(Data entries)
++++++++++
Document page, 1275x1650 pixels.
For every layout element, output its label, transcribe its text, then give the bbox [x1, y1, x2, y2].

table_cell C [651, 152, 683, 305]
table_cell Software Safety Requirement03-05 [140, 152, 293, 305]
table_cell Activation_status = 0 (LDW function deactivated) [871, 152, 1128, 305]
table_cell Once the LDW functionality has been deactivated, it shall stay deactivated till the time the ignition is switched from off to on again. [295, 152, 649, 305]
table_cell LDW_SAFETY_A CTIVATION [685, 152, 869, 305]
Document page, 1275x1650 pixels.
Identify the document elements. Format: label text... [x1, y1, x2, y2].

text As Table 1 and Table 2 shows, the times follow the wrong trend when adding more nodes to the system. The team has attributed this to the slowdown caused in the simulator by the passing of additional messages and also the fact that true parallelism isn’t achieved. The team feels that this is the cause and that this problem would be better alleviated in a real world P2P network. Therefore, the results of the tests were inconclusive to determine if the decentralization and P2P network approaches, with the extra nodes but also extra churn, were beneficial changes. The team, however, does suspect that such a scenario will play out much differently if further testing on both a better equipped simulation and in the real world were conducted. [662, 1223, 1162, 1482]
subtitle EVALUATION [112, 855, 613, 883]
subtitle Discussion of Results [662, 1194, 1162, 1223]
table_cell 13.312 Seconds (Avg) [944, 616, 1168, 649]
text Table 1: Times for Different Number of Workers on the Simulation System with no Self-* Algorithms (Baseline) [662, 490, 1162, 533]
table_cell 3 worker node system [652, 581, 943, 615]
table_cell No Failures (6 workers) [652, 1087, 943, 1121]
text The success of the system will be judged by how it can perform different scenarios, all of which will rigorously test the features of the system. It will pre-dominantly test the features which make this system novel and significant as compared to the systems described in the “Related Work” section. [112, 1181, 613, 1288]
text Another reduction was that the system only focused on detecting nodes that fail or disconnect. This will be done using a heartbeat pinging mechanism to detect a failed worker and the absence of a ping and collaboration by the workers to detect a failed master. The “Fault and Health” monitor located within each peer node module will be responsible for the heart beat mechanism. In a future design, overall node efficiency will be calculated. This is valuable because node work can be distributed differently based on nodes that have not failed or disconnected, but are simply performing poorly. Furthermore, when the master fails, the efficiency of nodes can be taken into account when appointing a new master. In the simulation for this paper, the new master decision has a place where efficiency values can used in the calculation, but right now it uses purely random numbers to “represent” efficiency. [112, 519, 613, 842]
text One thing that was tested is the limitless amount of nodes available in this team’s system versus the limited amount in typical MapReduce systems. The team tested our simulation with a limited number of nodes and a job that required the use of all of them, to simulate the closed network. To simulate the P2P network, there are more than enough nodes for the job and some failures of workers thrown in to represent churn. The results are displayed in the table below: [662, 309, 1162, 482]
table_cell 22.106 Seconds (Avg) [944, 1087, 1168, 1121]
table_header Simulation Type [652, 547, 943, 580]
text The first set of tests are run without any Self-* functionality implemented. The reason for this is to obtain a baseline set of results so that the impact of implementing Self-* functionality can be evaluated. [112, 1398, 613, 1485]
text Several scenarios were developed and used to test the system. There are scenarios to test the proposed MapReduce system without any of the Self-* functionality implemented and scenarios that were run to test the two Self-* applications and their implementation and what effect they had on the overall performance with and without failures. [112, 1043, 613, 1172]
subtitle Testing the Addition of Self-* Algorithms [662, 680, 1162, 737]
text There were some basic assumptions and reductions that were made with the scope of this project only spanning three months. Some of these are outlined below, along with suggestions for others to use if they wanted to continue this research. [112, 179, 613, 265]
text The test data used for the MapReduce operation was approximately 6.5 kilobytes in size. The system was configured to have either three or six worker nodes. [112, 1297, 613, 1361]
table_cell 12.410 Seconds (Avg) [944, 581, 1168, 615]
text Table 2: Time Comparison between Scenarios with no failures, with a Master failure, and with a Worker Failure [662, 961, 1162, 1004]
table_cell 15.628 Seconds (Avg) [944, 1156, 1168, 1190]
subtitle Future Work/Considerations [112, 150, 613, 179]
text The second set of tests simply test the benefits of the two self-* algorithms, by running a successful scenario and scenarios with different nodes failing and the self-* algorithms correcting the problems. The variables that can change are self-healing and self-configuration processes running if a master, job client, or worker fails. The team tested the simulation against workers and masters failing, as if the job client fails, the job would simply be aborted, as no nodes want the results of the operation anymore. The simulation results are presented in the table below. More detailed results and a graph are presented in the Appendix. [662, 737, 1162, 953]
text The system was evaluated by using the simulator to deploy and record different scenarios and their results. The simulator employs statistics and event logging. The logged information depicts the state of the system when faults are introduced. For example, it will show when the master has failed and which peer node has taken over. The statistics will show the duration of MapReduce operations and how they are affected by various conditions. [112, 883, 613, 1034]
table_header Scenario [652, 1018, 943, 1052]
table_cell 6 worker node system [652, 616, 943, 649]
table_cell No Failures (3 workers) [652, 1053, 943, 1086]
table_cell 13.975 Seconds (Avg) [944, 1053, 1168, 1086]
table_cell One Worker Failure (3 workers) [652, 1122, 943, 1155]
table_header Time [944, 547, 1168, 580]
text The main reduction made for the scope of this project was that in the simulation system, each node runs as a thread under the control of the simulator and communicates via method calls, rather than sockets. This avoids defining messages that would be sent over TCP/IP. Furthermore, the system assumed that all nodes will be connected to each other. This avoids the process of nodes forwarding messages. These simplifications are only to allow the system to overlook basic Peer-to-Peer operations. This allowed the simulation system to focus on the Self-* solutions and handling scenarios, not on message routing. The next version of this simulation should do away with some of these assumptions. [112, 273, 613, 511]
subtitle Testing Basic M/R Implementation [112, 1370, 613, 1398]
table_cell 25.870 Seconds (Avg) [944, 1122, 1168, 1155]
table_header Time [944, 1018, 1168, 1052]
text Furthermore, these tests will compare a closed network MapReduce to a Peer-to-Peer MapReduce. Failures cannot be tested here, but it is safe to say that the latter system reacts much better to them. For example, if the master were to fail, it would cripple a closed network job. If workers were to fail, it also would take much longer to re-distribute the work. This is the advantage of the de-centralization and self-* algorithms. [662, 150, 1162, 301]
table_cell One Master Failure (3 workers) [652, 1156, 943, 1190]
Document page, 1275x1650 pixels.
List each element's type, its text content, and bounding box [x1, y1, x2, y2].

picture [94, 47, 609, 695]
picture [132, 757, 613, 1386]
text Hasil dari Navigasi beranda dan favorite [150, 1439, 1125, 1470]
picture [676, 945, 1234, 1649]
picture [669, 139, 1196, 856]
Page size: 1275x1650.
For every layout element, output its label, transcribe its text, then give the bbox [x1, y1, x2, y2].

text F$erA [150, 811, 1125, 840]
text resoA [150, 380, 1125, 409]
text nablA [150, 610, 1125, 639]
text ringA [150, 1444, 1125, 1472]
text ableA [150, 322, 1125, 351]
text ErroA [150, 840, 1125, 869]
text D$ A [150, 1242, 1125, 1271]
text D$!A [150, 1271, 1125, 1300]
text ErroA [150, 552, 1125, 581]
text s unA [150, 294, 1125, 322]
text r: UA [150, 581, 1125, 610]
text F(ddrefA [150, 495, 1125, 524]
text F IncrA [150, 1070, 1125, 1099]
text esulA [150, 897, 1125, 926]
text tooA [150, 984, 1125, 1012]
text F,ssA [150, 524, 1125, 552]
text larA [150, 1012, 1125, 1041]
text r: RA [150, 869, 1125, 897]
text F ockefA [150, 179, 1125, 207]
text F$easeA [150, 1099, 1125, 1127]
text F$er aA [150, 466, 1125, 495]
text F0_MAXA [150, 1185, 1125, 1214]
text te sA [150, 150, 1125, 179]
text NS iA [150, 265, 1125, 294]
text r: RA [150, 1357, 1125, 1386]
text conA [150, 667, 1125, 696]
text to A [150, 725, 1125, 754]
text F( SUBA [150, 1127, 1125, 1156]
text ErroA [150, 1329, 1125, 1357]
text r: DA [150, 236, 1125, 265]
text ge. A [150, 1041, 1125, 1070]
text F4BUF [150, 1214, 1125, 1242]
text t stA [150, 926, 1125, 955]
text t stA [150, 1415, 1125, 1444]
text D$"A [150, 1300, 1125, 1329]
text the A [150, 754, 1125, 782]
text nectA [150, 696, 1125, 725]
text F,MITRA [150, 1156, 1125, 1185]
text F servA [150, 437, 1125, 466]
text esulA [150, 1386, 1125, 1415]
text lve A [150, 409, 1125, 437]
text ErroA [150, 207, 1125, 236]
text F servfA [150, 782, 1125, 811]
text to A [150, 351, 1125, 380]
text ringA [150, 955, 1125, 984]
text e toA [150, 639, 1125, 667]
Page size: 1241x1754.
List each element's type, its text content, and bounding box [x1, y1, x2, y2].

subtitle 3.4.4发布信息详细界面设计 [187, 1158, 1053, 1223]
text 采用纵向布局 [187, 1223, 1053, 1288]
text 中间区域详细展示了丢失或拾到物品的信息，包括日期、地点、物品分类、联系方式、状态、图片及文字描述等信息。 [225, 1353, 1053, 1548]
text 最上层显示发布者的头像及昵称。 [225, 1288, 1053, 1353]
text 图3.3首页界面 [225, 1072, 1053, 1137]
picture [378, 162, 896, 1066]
++++++++++
WORK TO BE COMPLETED: Using the entries above, copy exactly the lines from the one containing "Page size: 1241x1754." through the last, both included.

WRITTEN RESPONSE:
Page size: 1241x1754.
List each element's type, its text content, and bounding box [x1, y1, x2, y2].

subtitle 3.4.4发布信息详细界面设计 [187, 1158, 1053, 1223]
text 采用纵向布局 [187, 1223, 1053, 1288]
text 中间区域详细展示了丢失或拾到物品的信息，包括日期、地点、物品分类、联系方式、状态、图片及文字描述等信息。 [225, 1353, 1053, 1548]
text 最上层显示发布者的头像及昵称。 [225, 1288, 1053, 1353]
text 图3.3首页界面 [225, 1072, 1053, 1137]
picture [378, 162, 896, 1066]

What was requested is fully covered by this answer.